A team of astronomers including University of Maryland researchers recently observed the bright flash of a supernova shockwave — the first time anyone has captured the light of this celestial event.
Researchers caught the flash of a shockwave from an exploding star — known by astronomers as “shock breakout” — thanks to NASA’s Kepler space telescope and published a paper on the observation this month in The Astrophysical Journal.
“When the star dies and runs out of energy at the core and collapses, as it’s collapsing in on itself, there’s a shockwave that gets sent out and that shockwave goes from the core of the star outward towards the surface,” said Ed Shaya, an astronomy researcher at this university.
The initial stages of a supernova can’t be observed because they occur deep within the star, Shaya said, but as the process reaches the surface, the star becomes hotter and brighter and then starts to tear apart.
As the shockwave reaches the surface, its force throws the material from the star out into space. This collection of materials is known as the supernova remnant, Shaya said.
“What we see as the supernova is actually the remnant, expanding and becoming very big and very bright,” Shaya said.
The Kepler space telescope, a NASA observatory launched in 2009, is like a big camera that monitors a large section of the sky every 30 minutes, Shaya said. Kepler watches stars in the hope of discovering Earth-like planets orbiting them. But researchers thought that while it was staring at the stars, it could monitor galaxies as well, said Peter Garnavich, a University of Notre Dame astrophysics professor and alumnus of this university who was involved in the supernova study.

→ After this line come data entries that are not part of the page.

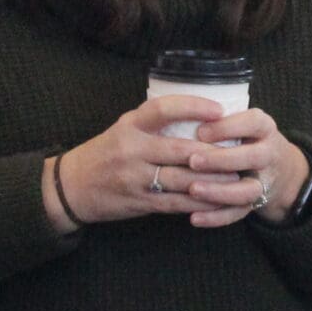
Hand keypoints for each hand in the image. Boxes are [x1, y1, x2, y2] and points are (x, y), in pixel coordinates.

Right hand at [49, 95, 231, 229]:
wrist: (71, 186)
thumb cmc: (105, 153)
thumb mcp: (123, 128)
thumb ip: (154, 123)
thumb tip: (198, 117)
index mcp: (130, 125)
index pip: (164, 109)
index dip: (193, 107)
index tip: (219, 110)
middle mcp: (132, 149)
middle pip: (182, 149)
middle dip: (214, 152)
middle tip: (240, 151)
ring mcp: (135, 177)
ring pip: (182, 179)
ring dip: (213, 180)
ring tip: (237, 177)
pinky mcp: (139, 202)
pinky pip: (175, 203)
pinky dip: (198, 202)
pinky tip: (217, 200)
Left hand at [179, 106, 311, 228]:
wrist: (276, 167)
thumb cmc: (244, 137)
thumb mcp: (239, 120)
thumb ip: (216, 119)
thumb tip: (175, 112)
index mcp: (263, 127)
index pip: (252, 122)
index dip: (228, 127)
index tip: (201, 131)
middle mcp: (269, 153)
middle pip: (253, 157)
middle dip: (221, 160)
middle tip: (192, 161)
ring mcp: (264, 180)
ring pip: (248, 190)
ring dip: (219, 191)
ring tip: (193, 190)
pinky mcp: (255, 203)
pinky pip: (239, 214)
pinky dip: (216, 218)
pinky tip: (194, 218)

Researchers monitored some 400 galaxies for about three years using Kepler, Shaya said.
Though Shaya said they were mostly looking for activity from the black holes at the center of the galaxy, they also thought they might happen to see a supernova or two.
“We got six,” Shaya said.
Two of these were core-collapse supernovae of a red giant star, one of which showed this shock breakout, Shaya said. Scientists have always wanted to see the shockwave just as it hits the surface, when it’s at its hottest, he said — and that’s what the research team was able to observe.

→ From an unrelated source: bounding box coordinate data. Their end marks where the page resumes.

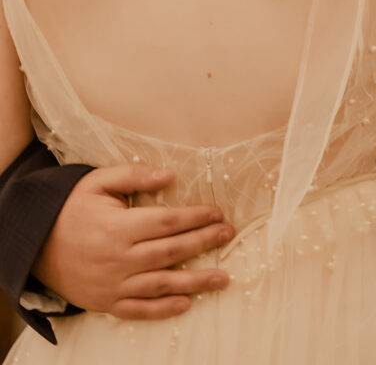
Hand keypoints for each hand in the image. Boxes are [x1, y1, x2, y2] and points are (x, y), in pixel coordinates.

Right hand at [33, 165, 233, 319]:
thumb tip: (169, 176)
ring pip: (161, 284)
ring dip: (195, 282)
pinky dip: (164, 310)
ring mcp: (113, 284)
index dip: (195, 217)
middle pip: (170, 252)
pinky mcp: (107, 303)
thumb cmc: (72, 209)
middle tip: (229, 235)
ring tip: (222, 277)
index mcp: (119, 226)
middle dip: (203, 242)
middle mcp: (119, 258)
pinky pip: (139, 310)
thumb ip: (134, 176)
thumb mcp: (97, 182)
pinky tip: (187, 303)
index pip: (167, 222)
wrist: (36, 246)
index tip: (217, 213)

“There have been theoretical calculations of what it would look like and that it would be there,” Shaya said. “We’re confirming the theory. You can’t really believe a theory until you get an observation that proves it.”
Actually observing the breakout and seeing models’ predictions of it gave some assurance that the models are accurate, Garnavich said, and that scientists really understand what happens in a supernova.
Alex Filippenko, an astronomy professor from the University of California Berkeley, who was not involved with this research, said scientists have been looking for the predicted optical flash associated with shock breakout for a long time. But a supernova doesn’t last long, so it is difficult to observe, he said.
“As a researcher who actively finds and studies exploding stars at visual wavelengths, I am excited by this discovery,” Filippenko said. “But we still don’t have a complete understanding of massive stars that explode, as evidenced by the fact that only one of the two supernovae showed a clear signature of the shock breakout.”
This observation is a significant step, but more research remains to be done on exploding stars, Garnavich said.
“[We are] continuing to look at supernovae now … looking at thousands of galaxies every year,” he said. “And we’re hoping to get some more discoveries soon.”